Beth Hoffman is a co-owner of Whippoorwill Creek Farm, an agricultural adventure on 570 acres of south-central Iowa. We raise grass-finished beef, pastured goats, and veggies. We also offer cooking and writing classes, overnight stays and for the holidays, gift certificates.
John and I applied for a Resilient Food System Infrastructure Program Grant (RFSI) last spring. The grant, which admittedly sounds about as exciting as watching lettuce dry, is a $420 million pot made available through the US Department of Agriculture to “support infrastructure in the middle of the supply chain for domestic food and farm businesses”—a grant to help local farms and processors store, distribute and sell their products.
We applied to buy sinks and bus tubs, coolers and carts to increase the number of farmers able to work on our farm. Our application made it through the first round of proposals in late summer. This week, 24 recipients in the state were announced and will receive the $5.2 million allocated for Iowa.
Whippoorwill Creek Farm was not on the list.
Bah Humbug.
I was cranky about it. Why did they get the grant and we didn’t? I thought to myself when I saw the list of awardees, my pulse rising more than a wee bit. They always get all the money and the attention, I heard myself bite, bitter that others were chosen when we were not.
And yet it’s important in grants, as in life, to keep your eye on the prize. One cooler—or 50 for that matter—isn’t the end all be all. It’s a tiny gold nugget dangled in front of our noses, a carrot awarded to the few. It is a distraction.
Yes, a bit of money injected here and again helps. Infrastructure dedicated to “local food” in Iowa is so entirely lacking that any amount can make a small dent.
It is just that, as a wise friend said to me yesterday, “We all need to work together to bake a bigger pie, not fight with each other over the skinny slices.”
Amen.
I don’t want to be distracted by water cooler (or twitter) gossip about which farm is best, who “deserves” the money, and who might not. We all do, and it is a crying shame there is not more to go around.
When the farm down the road gets money to set up a small shop, “to support infrastructure in the middle of the supply chain,” that farm just made the entire pie bigger for us all. Its a win, not only for them, but for the entire region.
Here’s what I know:
The potential of our farms to produce healthy, good-for-the-planet food in Iowa is massive.
But it will take more than growing and selling food. It will take a change in minds and cultures to improve a diet that is currently fixated on Mountain Dew and frozen pizza.
We cannot afford to wallow in jealousy and envy. If we do, our farms will continue as tiny islands adrift in a sea of corn and chemicals, with all of us exhausted farmers trying to swim upstream, alone.
Instead, the next time I read of a farm in my area getting a grant when we did not, I will reach out. I will email to congratulate them and to begin the discussion as to how we can best work together to strengthen our regional food system.
Carrots grown down the road are not competition for my carrots—they merely add to the options my community has for eating healthier.
This world is far more abundant than most of us acknowledge, and as farmers, we can literally help grow opportunities in our fertile soil.
ITS PARTY TIME!!
The Iowa Writers Collaborative Holiday party is this week! If you are a paid subscriber to any of our blogs—make sure you are registered below. Or subscribe this or any other IWC blog ASAP to get the secret link to attend.
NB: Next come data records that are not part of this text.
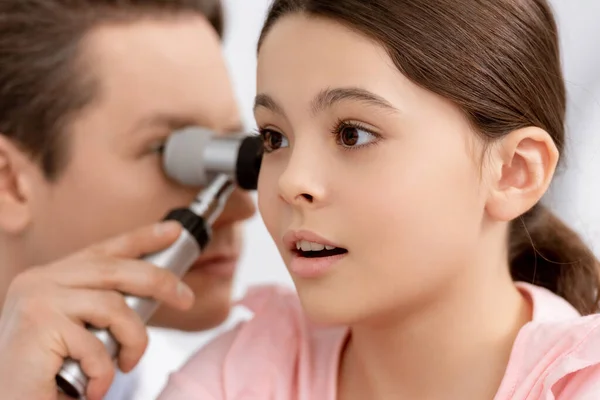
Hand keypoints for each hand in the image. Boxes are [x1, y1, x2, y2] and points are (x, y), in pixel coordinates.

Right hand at [0, 221, 194, 399]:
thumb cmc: (47, 373)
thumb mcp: (80, 328)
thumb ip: (104, 305)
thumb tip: (155, 291)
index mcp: (52, 277)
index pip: (104, 250)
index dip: (142, 238)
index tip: (172, 230)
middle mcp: (40, 281)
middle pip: (116, 269)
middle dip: (160, 281)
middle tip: (186, 298)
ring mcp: (37, 300)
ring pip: (114, 306)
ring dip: (134, 340)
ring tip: (127, 364)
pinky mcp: (38, 327)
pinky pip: (96, 345)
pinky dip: (105, 372)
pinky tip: (95, 387)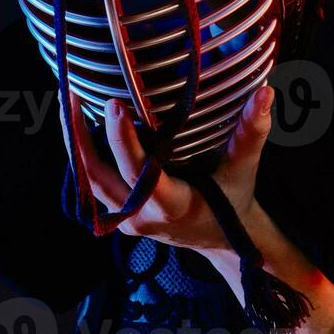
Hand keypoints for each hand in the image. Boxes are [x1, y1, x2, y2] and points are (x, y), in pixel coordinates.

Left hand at [59, 85, 275, 255]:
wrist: (223, 240)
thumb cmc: (234, 201)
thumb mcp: (243, 168)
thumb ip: (251, 132)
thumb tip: (265, 92)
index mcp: (173, 206)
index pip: (140, 173)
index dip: (123, 141)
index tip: (115, 105)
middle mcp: (142, 217)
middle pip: (99, 178)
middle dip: (81, 138)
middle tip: (72, 95)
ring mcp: (127, 219)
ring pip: (88, 182)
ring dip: (76, 145)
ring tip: (68, 104)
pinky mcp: (120, 215)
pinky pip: (92, 185)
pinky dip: (83, 156)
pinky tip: (77, 124)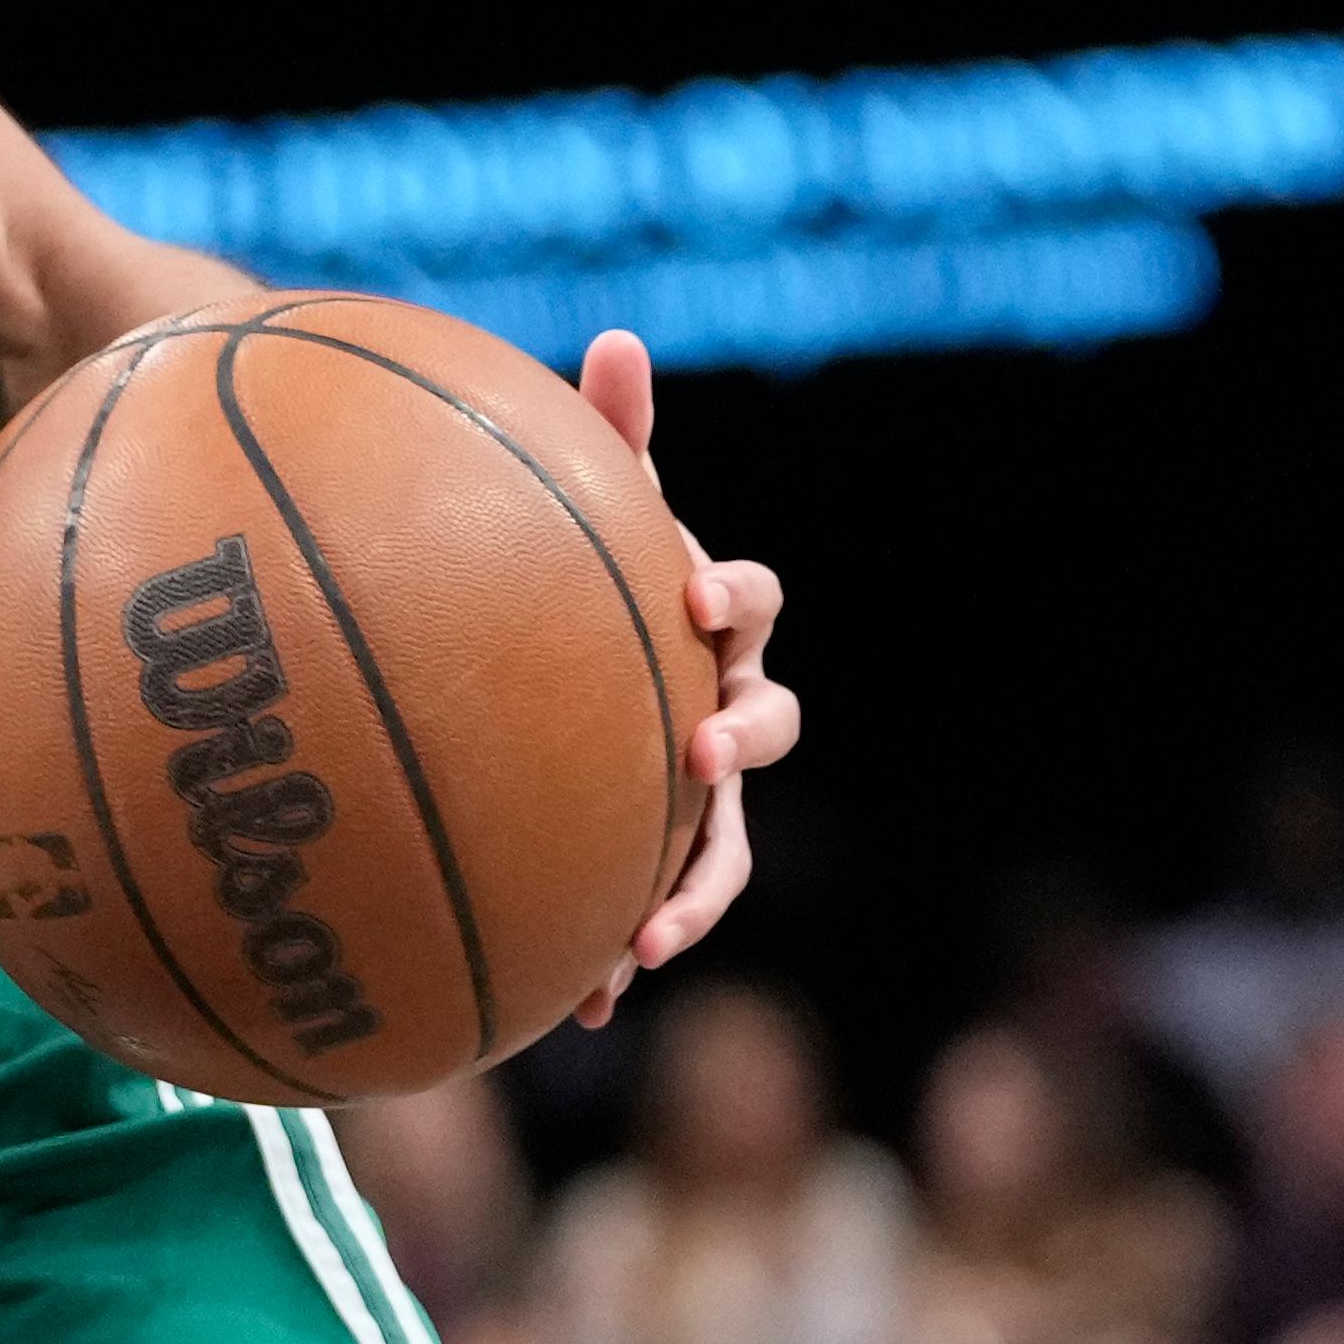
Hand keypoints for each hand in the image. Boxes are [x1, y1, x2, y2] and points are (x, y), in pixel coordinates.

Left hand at [563, 330, 795, 1027]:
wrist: (575, 671)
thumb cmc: (592, 580)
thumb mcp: (594, 514)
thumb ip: (610, 438)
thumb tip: (618, 335)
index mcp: (714, 622)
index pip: (752, 601)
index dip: (735, 599)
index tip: (694, 596)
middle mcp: (727, 704)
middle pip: (769, 725)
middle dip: (742, 742)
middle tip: (698, 755)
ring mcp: (704, 792)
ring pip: (726, 845)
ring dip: (695, 890)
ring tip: (648, 939)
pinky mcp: (663, 860)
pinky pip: (655, 911)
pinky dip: (621, 955)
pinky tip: (574, 1008)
I will also be at the event with my book Bet the Farm: The Dollars and Sense of Growing Food in America—on SALE! You can order directly from me by clicking here.
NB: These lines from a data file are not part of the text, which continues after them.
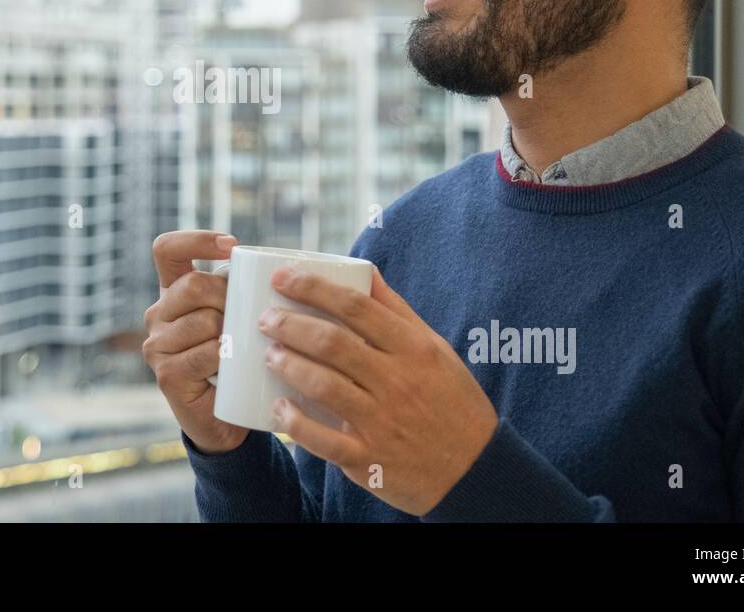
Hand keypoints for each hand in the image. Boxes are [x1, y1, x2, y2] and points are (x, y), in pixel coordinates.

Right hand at [144, 230, 250, 454]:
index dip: (197, 240)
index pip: (167, 249)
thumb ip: (242, 289)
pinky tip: (235, 363)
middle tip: (253, 315)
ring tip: (245, 344)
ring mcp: (157, 346)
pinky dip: (228, 356)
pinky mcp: (167, 375)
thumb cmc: (238, 356)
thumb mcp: (237, 315)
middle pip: (193, 284)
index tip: (232, 245)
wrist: (227, 416)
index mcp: (172, 291)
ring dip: (233, 331)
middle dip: (230, 295)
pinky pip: (205, 353)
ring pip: (204, 320)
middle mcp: (158, 314)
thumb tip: (282, 267)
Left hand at [259, 265, 498, 515]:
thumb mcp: (435, 350)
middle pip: (333, 343)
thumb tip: (366, 272)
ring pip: (324, 386)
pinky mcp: (369, 459)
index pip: (356, 307)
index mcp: (414, 349)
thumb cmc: (452, 401)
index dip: (314, 288)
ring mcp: (382, 422)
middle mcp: (398, 382)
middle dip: (291, 326)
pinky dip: (296, 424)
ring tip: (269, 355)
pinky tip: (278, 409)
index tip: (282, 278)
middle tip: (266, 319)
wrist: (476, 470)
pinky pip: (323, 440)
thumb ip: (398, 312)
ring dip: (289, 366)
I am honored so many of you are paid subscribers. Thank you!
That is super disappointing and your reaction is normal. The larger picture is that the amount for these sorts of grants pales in comparison to the vast amount of subsidies, mostly hidden from the public, flowing disproportionately to the biggest producers, as your book shows.
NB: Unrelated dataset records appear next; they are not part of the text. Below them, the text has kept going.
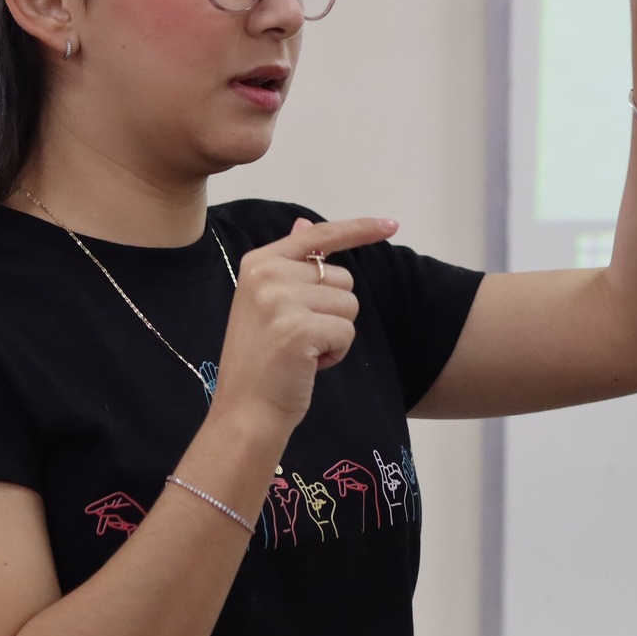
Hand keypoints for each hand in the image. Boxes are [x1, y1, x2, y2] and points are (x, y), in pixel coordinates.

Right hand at [210, 216, 393, 431]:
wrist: (244, 412)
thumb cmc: (262, 362)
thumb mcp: (269, 304)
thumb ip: (291, 263)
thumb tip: (305, 223)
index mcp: (259, 263)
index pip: (318, 235)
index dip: (360, 229)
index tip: (392, 224)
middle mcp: (267, 274)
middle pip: (342, 277)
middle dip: (332, 311)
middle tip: (298, 337)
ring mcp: (280, 300)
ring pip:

Here in Salt Lake, our little Slow Food Utah group for years held a fundraiser for our microgrants program for local growers, ranchers, food producers, educators. It was really hard to sit on the other side - on the committee to review grants and chose recipients. These largely came from people we had relationships with. It was never that much $ per grant but we hoped would be enough to make a difference. We tried to keep it as low-bureaucratic and easy as possible to apply and get funded. COVID shut down the event and the program, sadly. It was just hard to see how much need there was and the difficulty of making a go of it.
Best of luck on alternative funding - and let us know if a GoFundMe is in your future :)
Oh Beth I hear you. As you say, there is massive potential in Iowa to grow food to feed Iowans and beyond. We have to continue to work towards changing the hearts and minds of our neighbors that growing only two crops is short sighted and not good for Iowa’s future. I commend you and John for your vision and leadership. Thank you.